Exercise goal: Search the records below for the string "which" and copy each line where it turns up.

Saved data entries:

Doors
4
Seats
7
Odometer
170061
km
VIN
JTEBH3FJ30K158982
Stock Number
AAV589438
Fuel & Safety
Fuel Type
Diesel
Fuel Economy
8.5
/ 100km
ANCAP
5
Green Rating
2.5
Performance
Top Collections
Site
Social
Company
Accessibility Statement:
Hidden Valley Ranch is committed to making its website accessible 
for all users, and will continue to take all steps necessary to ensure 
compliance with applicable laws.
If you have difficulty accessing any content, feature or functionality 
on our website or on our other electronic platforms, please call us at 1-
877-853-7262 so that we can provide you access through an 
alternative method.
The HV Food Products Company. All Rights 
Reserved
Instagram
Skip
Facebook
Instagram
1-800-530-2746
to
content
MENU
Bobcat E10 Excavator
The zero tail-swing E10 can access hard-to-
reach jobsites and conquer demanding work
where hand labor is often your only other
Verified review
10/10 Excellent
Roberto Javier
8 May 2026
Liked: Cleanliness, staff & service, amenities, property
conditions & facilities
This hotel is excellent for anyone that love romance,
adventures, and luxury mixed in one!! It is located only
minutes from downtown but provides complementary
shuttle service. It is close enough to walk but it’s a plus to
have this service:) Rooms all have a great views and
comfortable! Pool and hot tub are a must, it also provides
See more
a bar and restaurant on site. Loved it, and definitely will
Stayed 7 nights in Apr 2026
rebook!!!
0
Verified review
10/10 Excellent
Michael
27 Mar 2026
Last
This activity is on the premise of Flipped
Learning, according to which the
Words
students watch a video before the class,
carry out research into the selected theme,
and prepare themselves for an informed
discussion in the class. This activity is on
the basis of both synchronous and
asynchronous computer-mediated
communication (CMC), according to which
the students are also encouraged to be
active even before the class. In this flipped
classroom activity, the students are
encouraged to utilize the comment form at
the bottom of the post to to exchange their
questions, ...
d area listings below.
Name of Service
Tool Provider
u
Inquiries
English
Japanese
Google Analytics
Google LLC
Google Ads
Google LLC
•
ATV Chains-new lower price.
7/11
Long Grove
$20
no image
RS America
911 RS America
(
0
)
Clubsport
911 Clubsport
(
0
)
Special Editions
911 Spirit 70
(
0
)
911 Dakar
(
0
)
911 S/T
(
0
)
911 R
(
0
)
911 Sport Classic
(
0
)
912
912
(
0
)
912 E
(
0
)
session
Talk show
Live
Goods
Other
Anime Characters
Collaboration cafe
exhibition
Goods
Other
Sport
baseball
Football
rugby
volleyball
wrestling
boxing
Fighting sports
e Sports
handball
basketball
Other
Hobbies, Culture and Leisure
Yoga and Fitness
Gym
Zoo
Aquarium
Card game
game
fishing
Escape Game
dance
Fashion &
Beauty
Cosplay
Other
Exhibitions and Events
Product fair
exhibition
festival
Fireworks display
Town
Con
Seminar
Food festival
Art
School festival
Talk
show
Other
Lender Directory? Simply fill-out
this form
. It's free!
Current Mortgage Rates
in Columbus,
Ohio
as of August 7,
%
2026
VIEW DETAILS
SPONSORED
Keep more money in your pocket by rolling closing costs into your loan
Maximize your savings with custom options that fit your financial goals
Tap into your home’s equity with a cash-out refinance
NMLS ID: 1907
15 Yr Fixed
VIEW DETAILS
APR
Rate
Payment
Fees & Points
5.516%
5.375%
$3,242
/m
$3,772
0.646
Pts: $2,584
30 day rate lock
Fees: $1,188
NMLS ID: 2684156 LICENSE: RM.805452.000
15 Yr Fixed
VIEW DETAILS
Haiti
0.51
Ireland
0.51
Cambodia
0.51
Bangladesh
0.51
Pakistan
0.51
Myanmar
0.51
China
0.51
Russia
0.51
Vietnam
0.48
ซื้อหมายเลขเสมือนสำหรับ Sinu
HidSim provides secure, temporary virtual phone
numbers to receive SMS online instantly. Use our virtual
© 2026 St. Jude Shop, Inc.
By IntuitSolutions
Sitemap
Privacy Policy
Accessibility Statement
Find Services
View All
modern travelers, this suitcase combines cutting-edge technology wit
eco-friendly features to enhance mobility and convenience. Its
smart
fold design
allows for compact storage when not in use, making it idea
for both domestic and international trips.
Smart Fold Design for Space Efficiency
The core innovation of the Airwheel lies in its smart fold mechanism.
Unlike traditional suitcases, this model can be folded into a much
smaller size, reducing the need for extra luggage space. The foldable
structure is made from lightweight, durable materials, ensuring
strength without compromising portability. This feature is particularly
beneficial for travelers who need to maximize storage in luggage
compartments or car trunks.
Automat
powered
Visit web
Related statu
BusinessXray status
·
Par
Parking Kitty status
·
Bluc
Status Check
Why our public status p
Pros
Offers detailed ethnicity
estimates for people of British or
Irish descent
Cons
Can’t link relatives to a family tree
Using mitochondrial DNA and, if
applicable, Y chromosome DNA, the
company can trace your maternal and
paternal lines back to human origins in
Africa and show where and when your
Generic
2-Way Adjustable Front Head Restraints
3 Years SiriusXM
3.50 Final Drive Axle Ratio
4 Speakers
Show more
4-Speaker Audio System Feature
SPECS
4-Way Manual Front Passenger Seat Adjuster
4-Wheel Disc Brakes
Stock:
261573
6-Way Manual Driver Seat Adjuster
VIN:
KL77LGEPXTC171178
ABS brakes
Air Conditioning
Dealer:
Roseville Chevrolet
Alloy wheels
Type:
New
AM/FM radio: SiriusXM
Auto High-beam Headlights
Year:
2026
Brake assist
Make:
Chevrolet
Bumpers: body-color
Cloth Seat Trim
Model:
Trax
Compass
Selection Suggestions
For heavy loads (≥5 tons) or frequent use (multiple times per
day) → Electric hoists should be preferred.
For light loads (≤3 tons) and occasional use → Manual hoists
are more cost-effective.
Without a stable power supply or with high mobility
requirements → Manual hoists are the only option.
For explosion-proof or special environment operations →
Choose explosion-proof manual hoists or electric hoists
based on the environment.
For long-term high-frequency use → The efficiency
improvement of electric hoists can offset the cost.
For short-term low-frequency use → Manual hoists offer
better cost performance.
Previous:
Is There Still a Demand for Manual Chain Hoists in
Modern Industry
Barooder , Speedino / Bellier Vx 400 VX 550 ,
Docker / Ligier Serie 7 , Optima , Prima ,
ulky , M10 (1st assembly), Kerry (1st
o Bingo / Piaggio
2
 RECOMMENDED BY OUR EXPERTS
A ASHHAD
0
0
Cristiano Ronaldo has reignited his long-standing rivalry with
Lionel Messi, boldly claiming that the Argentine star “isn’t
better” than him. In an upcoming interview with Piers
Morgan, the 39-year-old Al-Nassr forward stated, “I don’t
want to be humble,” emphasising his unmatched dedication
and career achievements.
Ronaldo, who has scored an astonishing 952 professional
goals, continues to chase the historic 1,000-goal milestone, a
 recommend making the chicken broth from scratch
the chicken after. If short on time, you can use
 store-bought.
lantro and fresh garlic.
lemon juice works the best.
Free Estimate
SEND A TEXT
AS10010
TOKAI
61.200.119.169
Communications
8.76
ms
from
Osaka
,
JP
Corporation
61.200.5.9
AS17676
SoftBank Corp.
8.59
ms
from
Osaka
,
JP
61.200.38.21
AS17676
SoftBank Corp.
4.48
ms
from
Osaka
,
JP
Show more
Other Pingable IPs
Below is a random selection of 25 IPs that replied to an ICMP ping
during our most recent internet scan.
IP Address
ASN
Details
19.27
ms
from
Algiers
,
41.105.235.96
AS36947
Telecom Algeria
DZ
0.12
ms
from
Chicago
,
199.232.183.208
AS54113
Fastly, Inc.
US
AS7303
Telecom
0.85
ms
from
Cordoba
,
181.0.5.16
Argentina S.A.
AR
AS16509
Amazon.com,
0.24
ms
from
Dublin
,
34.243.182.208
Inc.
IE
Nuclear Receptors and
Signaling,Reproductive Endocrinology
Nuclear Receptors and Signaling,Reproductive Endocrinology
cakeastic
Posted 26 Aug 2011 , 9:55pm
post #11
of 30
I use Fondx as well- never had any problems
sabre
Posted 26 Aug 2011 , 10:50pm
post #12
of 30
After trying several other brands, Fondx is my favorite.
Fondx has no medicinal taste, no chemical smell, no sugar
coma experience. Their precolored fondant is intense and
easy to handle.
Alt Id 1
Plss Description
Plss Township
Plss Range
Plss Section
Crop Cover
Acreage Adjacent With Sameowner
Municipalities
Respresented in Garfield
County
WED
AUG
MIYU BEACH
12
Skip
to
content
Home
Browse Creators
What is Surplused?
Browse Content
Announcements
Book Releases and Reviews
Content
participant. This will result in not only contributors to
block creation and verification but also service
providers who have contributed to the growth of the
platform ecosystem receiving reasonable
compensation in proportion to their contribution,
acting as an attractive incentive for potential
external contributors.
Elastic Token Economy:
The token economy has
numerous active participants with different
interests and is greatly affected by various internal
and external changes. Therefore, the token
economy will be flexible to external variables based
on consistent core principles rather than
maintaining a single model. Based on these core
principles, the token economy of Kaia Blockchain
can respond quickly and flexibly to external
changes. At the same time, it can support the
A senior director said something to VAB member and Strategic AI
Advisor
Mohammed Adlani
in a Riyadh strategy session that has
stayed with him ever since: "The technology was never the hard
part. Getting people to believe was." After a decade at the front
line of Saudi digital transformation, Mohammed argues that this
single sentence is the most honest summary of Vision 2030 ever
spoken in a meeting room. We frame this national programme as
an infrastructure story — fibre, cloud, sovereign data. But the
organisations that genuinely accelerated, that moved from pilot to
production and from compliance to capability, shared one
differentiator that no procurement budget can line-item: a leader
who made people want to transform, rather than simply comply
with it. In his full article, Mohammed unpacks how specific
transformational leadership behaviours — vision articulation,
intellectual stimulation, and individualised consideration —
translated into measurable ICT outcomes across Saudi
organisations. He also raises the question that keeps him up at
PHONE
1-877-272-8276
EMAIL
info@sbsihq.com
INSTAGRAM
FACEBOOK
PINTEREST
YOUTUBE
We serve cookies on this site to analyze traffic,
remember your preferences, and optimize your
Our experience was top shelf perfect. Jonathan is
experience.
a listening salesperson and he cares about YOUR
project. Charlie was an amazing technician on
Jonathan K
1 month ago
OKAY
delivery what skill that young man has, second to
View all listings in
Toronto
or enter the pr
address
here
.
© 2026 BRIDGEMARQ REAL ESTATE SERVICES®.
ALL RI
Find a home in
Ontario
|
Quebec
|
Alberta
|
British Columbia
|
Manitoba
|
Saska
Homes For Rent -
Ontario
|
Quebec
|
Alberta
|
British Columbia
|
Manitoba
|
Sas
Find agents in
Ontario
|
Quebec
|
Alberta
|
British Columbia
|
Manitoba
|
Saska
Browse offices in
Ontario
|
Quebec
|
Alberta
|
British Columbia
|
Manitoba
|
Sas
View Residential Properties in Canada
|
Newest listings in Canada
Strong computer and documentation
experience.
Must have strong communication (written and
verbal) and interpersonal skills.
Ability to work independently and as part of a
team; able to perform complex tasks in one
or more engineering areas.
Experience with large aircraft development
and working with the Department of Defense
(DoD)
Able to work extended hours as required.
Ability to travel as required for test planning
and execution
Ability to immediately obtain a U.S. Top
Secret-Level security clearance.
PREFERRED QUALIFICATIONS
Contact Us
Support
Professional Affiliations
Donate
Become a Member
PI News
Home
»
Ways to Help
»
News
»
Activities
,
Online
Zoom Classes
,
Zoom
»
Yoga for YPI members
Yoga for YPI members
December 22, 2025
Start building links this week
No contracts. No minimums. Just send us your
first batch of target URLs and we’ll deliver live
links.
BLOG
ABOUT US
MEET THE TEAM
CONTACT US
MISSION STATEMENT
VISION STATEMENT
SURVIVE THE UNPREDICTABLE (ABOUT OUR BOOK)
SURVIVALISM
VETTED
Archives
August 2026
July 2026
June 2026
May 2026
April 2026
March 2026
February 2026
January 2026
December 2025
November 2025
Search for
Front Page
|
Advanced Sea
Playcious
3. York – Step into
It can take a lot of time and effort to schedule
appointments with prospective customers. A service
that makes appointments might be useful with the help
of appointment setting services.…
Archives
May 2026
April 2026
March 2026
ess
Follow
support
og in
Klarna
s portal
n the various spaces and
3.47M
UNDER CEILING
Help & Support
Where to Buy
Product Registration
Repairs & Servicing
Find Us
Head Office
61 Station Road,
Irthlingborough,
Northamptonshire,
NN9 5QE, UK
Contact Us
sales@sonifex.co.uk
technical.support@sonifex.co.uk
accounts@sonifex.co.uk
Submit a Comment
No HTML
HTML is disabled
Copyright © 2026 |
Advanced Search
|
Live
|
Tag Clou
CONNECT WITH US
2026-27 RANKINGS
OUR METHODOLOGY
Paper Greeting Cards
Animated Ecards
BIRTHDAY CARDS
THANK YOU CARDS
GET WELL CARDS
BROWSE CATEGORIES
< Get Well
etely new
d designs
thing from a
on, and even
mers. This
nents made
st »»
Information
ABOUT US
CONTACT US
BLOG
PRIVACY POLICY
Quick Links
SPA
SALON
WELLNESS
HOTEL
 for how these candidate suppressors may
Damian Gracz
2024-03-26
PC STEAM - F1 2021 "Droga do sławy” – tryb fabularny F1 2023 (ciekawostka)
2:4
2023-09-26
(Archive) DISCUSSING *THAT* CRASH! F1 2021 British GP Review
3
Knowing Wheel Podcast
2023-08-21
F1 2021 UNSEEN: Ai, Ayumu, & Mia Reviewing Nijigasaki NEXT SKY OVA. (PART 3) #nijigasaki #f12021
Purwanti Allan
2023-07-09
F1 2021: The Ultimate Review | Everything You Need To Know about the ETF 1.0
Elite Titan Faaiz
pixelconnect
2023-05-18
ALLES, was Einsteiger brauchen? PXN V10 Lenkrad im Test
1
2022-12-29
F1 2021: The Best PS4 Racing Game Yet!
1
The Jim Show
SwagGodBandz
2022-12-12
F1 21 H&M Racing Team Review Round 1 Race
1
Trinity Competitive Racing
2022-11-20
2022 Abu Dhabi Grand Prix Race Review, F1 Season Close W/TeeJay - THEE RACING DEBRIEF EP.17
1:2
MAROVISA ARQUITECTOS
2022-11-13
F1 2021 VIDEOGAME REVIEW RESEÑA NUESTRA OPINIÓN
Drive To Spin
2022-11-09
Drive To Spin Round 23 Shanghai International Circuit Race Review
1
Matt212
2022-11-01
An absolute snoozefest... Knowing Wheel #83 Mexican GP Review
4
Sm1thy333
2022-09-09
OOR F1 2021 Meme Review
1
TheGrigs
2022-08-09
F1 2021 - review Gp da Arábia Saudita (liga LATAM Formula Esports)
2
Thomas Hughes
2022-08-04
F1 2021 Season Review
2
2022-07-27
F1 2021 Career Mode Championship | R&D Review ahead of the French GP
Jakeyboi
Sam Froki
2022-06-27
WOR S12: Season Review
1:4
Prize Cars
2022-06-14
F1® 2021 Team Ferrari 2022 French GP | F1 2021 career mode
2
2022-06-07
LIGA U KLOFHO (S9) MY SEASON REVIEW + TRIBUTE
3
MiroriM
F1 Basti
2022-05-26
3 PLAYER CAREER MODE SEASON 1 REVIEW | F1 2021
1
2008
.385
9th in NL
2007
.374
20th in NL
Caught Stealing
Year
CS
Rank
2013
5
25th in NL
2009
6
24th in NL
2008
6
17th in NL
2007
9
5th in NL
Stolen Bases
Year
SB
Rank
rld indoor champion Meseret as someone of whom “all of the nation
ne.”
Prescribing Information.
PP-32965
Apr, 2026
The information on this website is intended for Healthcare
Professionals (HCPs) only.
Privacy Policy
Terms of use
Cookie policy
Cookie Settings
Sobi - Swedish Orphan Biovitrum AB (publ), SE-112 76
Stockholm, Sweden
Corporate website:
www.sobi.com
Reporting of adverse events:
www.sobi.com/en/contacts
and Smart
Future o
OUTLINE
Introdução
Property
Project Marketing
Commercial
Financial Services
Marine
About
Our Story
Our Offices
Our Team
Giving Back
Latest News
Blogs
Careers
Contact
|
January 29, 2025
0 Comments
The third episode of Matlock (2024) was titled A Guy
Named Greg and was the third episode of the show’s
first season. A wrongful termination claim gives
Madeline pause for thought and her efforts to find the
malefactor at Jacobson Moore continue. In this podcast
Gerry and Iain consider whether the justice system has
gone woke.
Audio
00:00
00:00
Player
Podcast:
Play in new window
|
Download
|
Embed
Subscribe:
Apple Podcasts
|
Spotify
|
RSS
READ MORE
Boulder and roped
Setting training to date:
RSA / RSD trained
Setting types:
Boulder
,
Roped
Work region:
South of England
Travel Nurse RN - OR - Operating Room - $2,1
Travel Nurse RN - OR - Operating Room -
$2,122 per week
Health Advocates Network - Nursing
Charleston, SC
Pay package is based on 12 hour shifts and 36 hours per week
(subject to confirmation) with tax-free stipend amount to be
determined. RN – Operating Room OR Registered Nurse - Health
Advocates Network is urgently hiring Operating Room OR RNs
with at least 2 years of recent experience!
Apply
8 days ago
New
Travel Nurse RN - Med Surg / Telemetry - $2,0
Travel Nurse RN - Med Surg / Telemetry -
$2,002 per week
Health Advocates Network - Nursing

Response for this exercise:
Learning, according to which the
communication (CMC), according to which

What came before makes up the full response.